— start of Data in this exercise —

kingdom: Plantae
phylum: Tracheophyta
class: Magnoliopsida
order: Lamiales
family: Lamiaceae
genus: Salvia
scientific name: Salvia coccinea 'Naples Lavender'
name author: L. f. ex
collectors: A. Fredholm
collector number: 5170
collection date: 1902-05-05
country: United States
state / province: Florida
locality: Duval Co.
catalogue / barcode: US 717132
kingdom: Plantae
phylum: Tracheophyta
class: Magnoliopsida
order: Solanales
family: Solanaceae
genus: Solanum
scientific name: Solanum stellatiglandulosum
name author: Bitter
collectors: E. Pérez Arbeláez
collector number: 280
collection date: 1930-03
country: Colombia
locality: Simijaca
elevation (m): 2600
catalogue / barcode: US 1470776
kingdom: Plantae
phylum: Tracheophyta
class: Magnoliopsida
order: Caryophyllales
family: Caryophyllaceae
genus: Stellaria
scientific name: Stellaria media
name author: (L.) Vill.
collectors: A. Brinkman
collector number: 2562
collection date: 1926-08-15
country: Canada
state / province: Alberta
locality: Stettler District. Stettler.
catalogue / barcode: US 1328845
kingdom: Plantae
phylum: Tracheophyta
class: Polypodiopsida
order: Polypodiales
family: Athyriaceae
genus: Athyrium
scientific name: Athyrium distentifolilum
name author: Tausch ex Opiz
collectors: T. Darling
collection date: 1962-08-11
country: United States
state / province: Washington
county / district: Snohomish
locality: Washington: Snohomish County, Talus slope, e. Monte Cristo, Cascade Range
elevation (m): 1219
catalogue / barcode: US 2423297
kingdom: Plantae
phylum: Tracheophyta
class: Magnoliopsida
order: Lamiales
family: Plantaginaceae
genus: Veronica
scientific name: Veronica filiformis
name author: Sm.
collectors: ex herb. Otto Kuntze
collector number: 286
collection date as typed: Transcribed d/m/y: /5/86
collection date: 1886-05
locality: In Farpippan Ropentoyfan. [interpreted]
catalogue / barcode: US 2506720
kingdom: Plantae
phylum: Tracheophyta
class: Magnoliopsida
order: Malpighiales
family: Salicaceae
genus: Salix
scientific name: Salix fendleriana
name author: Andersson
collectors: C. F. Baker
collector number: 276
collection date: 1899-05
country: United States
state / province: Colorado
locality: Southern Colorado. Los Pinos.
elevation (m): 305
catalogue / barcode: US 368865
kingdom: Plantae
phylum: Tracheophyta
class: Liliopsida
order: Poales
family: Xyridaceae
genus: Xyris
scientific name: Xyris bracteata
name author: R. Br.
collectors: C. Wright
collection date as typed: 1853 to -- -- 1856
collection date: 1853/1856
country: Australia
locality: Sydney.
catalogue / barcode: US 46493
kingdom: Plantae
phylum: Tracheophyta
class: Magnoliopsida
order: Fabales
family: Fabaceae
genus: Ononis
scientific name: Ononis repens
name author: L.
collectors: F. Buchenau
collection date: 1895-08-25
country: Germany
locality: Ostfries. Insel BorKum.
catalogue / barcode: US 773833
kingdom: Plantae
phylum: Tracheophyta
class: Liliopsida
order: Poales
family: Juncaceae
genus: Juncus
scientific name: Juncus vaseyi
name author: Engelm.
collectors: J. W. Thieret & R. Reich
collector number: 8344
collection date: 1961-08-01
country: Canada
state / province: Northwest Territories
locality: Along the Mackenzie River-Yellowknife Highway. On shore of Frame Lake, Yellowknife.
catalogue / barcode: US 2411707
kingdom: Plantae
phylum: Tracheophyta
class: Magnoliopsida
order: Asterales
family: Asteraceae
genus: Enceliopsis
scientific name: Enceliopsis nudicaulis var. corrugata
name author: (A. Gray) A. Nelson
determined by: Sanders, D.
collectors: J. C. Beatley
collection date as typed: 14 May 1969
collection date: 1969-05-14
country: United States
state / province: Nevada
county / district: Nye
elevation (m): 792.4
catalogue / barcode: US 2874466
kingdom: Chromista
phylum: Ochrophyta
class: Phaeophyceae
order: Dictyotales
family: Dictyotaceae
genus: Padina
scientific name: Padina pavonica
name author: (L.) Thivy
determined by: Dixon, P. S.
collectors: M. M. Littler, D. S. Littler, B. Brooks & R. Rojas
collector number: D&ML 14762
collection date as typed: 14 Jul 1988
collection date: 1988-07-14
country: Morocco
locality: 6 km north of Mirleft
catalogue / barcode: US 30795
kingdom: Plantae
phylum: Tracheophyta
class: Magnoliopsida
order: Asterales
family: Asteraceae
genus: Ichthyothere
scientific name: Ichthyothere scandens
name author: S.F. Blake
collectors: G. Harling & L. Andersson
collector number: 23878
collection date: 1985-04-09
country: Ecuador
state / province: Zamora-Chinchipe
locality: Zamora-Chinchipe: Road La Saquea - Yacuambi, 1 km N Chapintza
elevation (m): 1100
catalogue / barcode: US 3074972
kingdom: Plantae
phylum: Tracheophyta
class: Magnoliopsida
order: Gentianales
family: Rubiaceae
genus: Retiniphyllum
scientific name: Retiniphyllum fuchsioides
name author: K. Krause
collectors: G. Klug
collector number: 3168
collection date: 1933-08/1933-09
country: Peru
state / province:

— end of Data in this exercise —

■ The request ■
Rewrite all of these lines, replacing every "locality" with "place" and keeping everything else the same.

■ Problem solution ■
kingdom: Plantae
phylum: Tracheophyta
class: Magnoliopsida
order: Lamiales
family: Lamiaceae
genus: Salvia
scientific name: Salvia coccinea 'Naples Lavender'
name author: L. f. ex
collectors: A. Fredholm
collector number: 5170
collection date: 1902-05-05
country: United States
state / province: Florida
place: Duval Co.
catalogue / barcode: US 717132
kingdom: Plantae
phylum: Tracheophyta
class: Magnoliopsida
order: Solanales
family: Solanaceae
genus: Solanum
scientific name: Solanum stellatiglandulosum
name author: Bitter
collectors: E. Pérez Arbeláez
collector number: 280
collection date: 1930-03
country: Colombia
place: Simijaca
elevation (m): 2600
catalogue / barcode: US 1470776
kingdom: Plantae
phylum: Tracheophyta
class: Magnoliopsida
order: Caryophyllales
family: Caryophyllaceae
genus: Stellaria
scientific name: Stellaria media
name author: (L.) Vill.
collectors: A. Brinkman
collector number: 2562
collection date: 1926-08-15
country: Canada
state / province: Alberta
place: Stettler District. Stettler.
catalogue / barcode: US 1328845
kingdom: Plantae
phylum: Tracheophyta
class: Polypodiopsida
order: Polypodiales
family: Athyriaceae
genus: Athyrium
scientific name: Athyrium distentifolilum
name author: Tausch ex Opiz
collectors: T. Darling
collection date: 1962-08-11
country: United States
state / province: Washington
county / district: Snohomish
place: Washington: Snohomish County, Talus slope, e. Monte Cristo, Cascade Range
elevation (m): 1219
catalogue / barcode: US 2423297
kingdom: Plantae
phylum: Tracheophyta
class: Magnoliopsida
order: Lamiales
family: Plantaginaceae
genus: Veronica
scientific name: Veronica filiformis
name author: Sm.
collectors: ex herb. Otto Kuntze
collector number: 286
collection date as typed: Transcribed d/m/y: /5/86
collection date: 1886-05
place: In Farpippan Ropentoyfan. [interpreted]
catalogue / barcode: US 2506720
kingdom: Plantae
phylum: Tracheophyta
class: Magnoliopsida
order: Malpighiales
family: Salicaceae
genus: Salix
scientific name: Salix fendleriana
name author: Andersson
collectors: C. F. Baker
collector number: 276
collection date: 1899-05
country: United States
state / province: Colorado
place: Southern Colorado. Los Pinos.
elevation (m): 305
catalogue / barcode: US 368865
kingdom: Plantae
phylum: Tracheophyta
class: Liliopsida
order: Poales
family: Xyridaceae
genus: Xyris
scientific name: Xyris bracteata
name author: R. Br.
collectors: C. Wright
collection date as typed: 1853 to -- -- 1856
collection date: 1853/1856
country: Australia
place: Sydney.
catalogue / barcode: US 46493
kingdom: Plantae
phylum: Tracheophyta
class: Magnoliopsida
order: Fabales
family: Fabaceae
genus: Ononis
scientific name: Ononis repens
name author: L.
collectors: F. Buchenau
collection date: 1895-08-25
country: Germany
place: Ostfries. Insel BorKum.
catalogue / barcode: US 773833
kingdom: Plantae
phylum: Tracheophyta
class: Liliopsida
order: Poales
family: Juncaceae
genus: Juncus
scientific name: Juncus vaseyi
name author: Engelm.
collectors: J. W. Thieret & R. Reich
collector number: 8344
collection date: 1961-08-01
country: Canada
state / province: Northwest Territories
place: Along the Mackenzie River-Yellowknife Highway. On shore of Frame Lake, Yellowknife.
catalogue / barcode: US 2411707
kingdom: Plantae
phylum: Tracheophyta
class: Magnoliopsida
order: Asterales
family: Asteraceae
genus: Enceliopsis
scientific name: Enceliopsis nudicaulis var. corrugata
name author: (A. Gray) A. Nelson
determined by: Sanders, D.
collectors: J. C. Beatley
collection date as typed: 14 May 1969
collection date: 1969-05-14
country: United States
state / province: Nevada
county / district: Nye
elevation (m): 792.4
catalogue / barcode: US 2874466
kingdom: Chromista
phylum: Ochrophyta
class: Phaeophyceae
order: Dictyotales
family: Dictyotaceae
genus: Padina
scientific name: Padina pavonica
name author: (L.) Thivy
determined by: Dixon, P. S.
collectors: M. M. Littler, D. S. Littler, B. Brooks & R. Rojas
collector number: D&ML 14762
collection date as typed: 14 Jul 1988
collection date: 1988-07-14
country: Morocco
place: 6 km north of Mirleft
catalogue / barcode: US 30795
kingdom: Plantae
phylum: Tracheophyta
class: Magnoliopsida
order: Asterales
family: Asteraceae
genus: Ichthyothere
scientific name: Ichthyothere scandens
name author: S.F. Blake
collectors: G. Harling & L. Andersson
collector number: 23878
collection date: 1985-04-09
country: Ecuador
state / province: Zamora-Chinchipe
place: Zamora-Chinchipe: Road La Saquea - Yacuambi, 1 km N Chapintza
elevation (m): 1100
catalogue / barcode: US 3074972
kingdom: Plantae
phylum: Tracheophyta
class: Magnoliopsida
order: Gentianales
family: Rubiaceae
genus: Retiniphyllum
scientific name: Retiniphyllum fuchsioides
name author: K. Krause
collectors: G. Klug
collector number: 3168
collection date: 1933-08/1933-09
country: Peru
state / province:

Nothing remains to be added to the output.